По мере того как приближался срок родов, Марина, которая все-таки по натуре была диковата, вдруг открыла для себя, какой поддержкой может быть женская дружба. Взволнованная ее бедностью и неопытностью, Анна Тескова проявляет к подруге истинно сестринскую любовь. Другие соседки приходят на помощь в ведении домашнего хозяйства. В какой-то момент Цветаева внезапно решает, что может надеяться на возвращение пламенной, как ей казалось, страсти со стороны Марка Слонима. Она говорит, что нуждается в крепком, лучше – мужском плече, чтобы прижаться к нему после разрыва с Родзевичем. Увы! Проявив большое сочувствие к этой обезображенной беременностью, но стремящейся по-прежнему быть любимой женщине, Слоним пошел на попятный. Он отмечает в своих воспоминаниях: «Наша личная дружба… прошла через ряд изменений. Она переживала их трудно, мучительно, и ей нужно было, как она говорила, „дружественное плечо, в которое можно зарыться, уткнуться – и забыться“, надо было на кого-то опереться. Ей показалось, что я могу дать ей эту душевную поддержку, тем более что и я в это время разошелся с моей первой женой, и в приблизительном сходстве личных осложнений М.И. увидала залог взаимного понимания. Но тут произошло столкновение наших индивидуальностей, темпераментов и устремлений. Во-первых, как обычно, М.И. создала обо мне некую иллюзию: она представляла себе меня как воплощение духовности и всяческих добродетелей, совершенно не зная ни моей личной жизни, ни моих наклонностей или страстей или пороков. Поднявшись в заоблачную высь, она недолго в ней парила, и приземление, как всегда, причинило ей ушибы и страдания. Во-вторых, она от близких требовала безраздельной отдачи, безоглядного растворения, включая жертву, причем хотела, чтобы принес ее не слабый, а сильный человек, слабого она бы презирала».[147] Отступление Слонима было тем более искренним, что в это время его захватила другая любовь, он увлекся другой женщиной, и у него не было никакого желания воскрешать давно угасшие чувства. Узнав, что у нее есть соперница, Марина забыла о беременности и дала волю гневу, послав «неблагодарному» мстительное стихотворение под названием «Попытка ревности»:

Как живется вам с другою, —

Проще ведь? – Удар весла! —

Линией береговою

Скоро ль память отошла

Обо мне, плавучем острове

(Пo небу – не по водам!)

Души, души! быть вам сестрами,

Не любовницами – вам!

Как живется вам с простою

Женщиною? Без божеств?

Государыню с престола

Свергши (с оного сошед),

Как живется вам – хлопочется —

Ежится? Встается – как?

С пошлиной бессмертной пошлости

Как справляетесь, бедняк?

«Судорог да перебоев —

Хватит! Дом себе найму».

Как живется вам с любою —

Избранному моему!

Свойственнее и съедобнее

Снедь? Приестся – не пеняй…

Как живется вам с подобием —

Вам, поправшему Синай!

Как живется вам с чужою,

Здешнею? Ребром – люба?

Стыд Зевесовой вожжою

Не охлестывает лба?

Как живется вам – здоровится —

Можется? Поется – как?

С язвою бессмертной совести

Как справляетесь, бедняк?

Как живется вам с товаром

Рыночным? Оброк – крутой?

» ИСХОДНЫЕ ДАННЫЕ:
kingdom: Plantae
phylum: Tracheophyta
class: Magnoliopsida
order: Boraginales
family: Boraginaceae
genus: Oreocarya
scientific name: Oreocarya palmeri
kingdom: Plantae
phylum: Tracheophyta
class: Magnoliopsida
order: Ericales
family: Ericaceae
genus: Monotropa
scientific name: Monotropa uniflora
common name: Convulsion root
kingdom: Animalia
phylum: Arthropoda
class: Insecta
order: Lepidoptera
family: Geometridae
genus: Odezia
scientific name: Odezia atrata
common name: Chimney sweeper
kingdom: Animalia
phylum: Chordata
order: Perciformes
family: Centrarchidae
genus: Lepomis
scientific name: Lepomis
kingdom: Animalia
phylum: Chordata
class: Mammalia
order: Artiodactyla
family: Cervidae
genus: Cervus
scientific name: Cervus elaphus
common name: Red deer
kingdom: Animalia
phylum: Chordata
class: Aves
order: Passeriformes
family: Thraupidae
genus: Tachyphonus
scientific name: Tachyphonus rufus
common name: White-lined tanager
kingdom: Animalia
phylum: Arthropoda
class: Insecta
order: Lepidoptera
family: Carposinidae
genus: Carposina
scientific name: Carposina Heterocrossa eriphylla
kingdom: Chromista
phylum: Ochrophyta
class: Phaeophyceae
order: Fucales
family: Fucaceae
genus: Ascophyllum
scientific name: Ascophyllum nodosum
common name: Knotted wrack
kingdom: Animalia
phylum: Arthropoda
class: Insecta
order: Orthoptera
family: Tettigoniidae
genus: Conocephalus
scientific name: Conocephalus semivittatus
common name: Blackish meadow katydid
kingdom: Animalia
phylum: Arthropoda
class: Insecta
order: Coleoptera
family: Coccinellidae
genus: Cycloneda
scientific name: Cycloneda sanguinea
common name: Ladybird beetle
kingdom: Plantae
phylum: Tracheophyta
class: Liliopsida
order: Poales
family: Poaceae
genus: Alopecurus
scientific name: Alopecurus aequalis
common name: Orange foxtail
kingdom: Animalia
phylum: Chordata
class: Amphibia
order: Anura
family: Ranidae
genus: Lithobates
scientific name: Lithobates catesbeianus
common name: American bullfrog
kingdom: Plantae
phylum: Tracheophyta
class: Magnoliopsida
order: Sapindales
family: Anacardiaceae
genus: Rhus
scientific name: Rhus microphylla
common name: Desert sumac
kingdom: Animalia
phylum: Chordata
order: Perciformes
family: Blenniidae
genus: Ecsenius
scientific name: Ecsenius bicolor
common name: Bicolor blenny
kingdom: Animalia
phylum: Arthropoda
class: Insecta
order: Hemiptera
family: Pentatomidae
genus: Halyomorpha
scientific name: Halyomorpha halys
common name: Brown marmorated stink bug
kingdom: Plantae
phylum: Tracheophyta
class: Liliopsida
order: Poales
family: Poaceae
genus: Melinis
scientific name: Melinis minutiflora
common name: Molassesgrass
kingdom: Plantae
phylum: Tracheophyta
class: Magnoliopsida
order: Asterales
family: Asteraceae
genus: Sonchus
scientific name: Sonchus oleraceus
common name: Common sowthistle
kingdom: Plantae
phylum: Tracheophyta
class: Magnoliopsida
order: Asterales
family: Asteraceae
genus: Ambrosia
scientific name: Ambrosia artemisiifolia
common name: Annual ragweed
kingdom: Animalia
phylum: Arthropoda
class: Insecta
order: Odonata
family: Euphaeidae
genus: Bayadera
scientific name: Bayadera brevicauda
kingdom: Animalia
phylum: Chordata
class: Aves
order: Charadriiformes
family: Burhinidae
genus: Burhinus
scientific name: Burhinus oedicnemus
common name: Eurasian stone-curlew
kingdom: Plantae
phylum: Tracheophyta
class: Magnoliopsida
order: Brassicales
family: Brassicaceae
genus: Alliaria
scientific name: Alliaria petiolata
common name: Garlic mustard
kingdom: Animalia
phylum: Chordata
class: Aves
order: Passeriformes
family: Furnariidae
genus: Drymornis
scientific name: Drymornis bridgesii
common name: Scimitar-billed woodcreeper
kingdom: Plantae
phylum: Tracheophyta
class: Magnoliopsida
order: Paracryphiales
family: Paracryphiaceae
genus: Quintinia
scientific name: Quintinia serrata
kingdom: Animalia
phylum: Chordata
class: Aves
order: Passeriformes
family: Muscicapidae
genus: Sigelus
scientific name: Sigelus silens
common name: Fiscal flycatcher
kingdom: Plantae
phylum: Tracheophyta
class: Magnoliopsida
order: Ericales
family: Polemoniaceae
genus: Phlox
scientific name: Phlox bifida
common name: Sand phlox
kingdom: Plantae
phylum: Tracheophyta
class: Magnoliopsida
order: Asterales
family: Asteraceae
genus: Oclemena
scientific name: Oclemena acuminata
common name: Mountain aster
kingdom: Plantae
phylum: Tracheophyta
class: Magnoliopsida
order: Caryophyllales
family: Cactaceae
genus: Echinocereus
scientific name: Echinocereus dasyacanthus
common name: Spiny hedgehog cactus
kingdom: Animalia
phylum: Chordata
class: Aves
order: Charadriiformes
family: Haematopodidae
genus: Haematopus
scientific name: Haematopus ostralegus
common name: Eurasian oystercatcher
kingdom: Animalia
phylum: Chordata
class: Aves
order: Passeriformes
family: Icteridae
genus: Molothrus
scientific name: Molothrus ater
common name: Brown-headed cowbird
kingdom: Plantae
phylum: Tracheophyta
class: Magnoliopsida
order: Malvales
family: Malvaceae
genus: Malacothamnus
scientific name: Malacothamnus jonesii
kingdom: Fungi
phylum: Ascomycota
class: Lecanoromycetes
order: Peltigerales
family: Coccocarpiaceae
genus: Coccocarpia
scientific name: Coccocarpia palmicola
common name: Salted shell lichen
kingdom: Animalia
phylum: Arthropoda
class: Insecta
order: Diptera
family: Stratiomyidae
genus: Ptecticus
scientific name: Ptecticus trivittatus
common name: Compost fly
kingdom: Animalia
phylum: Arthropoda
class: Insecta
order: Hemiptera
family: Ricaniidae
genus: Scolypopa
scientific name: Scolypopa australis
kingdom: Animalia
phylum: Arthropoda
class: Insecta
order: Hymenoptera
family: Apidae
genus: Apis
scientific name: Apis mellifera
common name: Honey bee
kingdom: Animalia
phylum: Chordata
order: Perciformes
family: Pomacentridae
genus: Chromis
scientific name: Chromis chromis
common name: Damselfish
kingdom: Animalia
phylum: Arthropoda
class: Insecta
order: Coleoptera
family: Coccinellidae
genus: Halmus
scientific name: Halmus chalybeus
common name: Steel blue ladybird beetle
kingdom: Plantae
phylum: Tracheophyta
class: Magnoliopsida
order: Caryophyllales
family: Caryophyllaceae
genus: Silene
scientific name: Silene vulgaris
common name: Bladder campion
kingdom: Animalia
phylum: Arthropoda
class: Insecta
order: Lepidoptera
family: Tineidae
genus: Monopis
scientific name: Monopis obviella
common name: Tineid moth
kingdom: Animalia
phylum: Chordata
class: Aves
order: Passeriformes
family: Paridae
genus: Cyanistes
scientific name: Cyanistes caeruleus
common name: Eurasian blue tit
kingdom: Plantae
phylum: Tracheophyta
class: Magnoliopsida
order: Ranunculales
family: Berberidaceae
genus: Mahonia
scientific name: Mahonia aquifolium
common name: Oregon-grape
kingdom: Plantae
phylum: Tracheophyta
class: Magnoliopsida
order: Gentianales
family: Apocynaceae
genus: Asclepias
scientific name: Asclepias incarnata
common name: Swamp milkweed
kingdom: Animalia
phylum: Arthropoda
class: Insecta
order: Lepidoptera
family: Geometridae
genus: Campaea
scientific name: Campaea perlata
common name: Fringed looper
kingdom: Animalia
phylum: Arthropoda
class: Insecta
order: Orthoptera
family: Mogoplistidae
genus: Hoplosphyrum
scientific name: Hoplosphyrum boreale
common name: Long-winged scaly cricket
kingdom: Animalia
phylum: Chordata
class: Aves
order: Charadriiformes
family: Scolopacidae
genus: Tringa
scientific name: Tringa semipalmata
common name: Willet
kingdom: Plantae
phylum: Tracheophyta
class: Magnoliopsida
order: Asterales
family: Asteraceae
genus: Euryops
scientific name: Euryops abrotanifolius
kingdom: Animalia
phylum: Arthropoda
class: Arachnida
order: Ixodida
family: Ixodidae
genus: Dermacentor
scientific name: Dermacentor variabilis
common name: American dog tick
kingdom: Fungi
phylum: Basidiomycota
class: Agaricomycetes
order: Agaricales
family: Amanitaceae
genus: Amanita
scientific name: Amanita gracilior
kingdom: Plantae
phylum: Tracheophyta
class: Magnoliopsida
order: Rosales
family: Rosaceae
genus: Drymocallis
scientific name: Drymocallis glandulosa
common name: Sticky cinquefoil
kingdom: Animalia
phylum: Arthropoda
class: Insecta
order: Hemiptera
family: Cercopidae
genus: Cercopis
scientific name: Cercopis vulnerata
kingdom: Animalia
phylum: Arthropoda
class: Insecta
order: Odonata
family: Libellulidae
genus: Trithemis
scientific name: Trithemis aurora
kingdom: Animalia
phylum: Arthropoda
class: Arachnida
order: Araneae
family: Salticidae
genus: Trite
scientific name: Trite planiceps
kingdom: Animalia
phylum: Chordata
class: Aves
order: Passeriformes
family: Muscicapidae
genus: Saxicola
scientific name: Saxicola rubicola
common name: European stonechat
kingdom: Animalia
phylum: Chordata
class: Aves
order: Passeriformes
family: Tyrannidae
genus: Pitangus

» ЗАДАНИЕ: Как, согласно тексту страницы, называется стихотворение, которое Марина послала Слониму, узнав о сопернице?

» ОТВЕТ К ЗАДАНИЮ: «Попытка ревности».